# Making friends



## AliAlfie (Jul 29, 2013)

What a lovely morning we had!  Out on our walk this morning Alfie and Dexter made 2 new friends; Henry and Louis, 2 shitzus, a year old and quite small for their breed. They had great fun running, chasing, rolling over, not to mention giving each other a good lick, (if you catch my drift!)  Their owner was chatting to me for almost half an hour, and I must say how friendly a lot of the dog-owners around here are, even if their dogs aren't up for playing with the boys the owners are friendly and chatty to me (and I do like a good chat!)  She said she walks her 2 boys at the same time every day, so I'm hoping we bump into them again, as my boys loved playing and I was thrilled that they were so sociable.  Dexter didn't even complain when Henry took rather a shine to him, and started humping him for all he was worth...rear end, head end, tummy, you name it...that was one VERY persistent dog!


----------



## lady amanda (Nov 26, 2010)

AWe, sounds like a great time was had by all! I love making doggie friends!


----------



## mairi1 (Mar 12, 2012)

Sounds fab and great to hear you could see them regularly. 

There's nothing better than seeing them all having a ball together 

xxx


----------



## DB1 (Jan 20, 2012)

> _Things to do_
1 > Can you repeat the passage of the dog-walking thread that begins at the words "## mairi1 (Mar" and stops after "(Jan 20, 2012)"?
2 > Could you carry on the dog-walking thread from its final line?

> _Provided data_
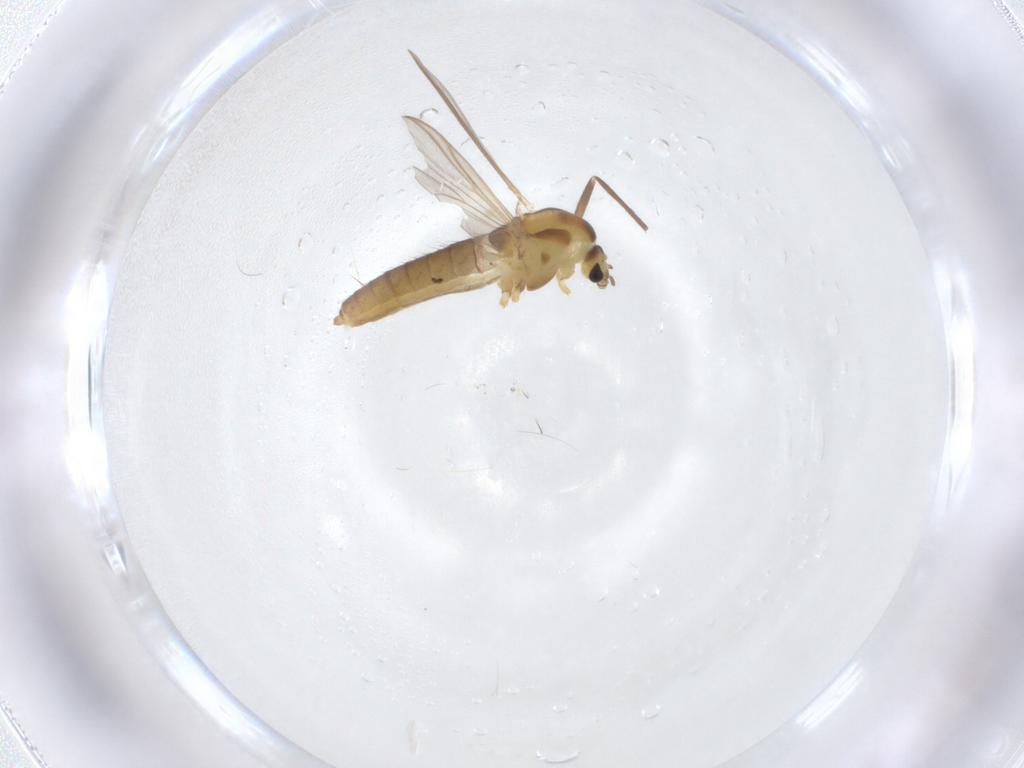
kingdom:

> _Expected responses_
1 >
## mairi1 (Mar 12, 2012)

Sounds fab and great to hear you could see them regularly. 

There's nothing better than seeing them all having a ball together 

xxx


----------



## DB1 (Jan 20, 2012)

2 >
Sounds wonderful, so glad you had a nice time, it is very like our morning walks, trouble is now I hardly walk, just stand chatting while Dudley plays and races around so at least its good exercise for him! there is lots of friendly owners as well as the dogs, usually at least 3 or 4 people then others join us and some leave....I end up there far too long really, just the other day we all ended up there at the same time and we had 12 dogs between us! only 1 on the lead as he is an old boy and doesn't enjoy the mayhem. Hope your walks end up as fun as ours!


----------



## dio.ren (Jan 18, 2013)

Glad you had a great time! There is nothing more exciting than when your puppy makes new friends it's s much fun to watch


----------



## Lexi&Beemer (May 5, 2013)

Brilliant Alfie and Dexter! Way to make new friends! And sounds like they had loads of fun playing.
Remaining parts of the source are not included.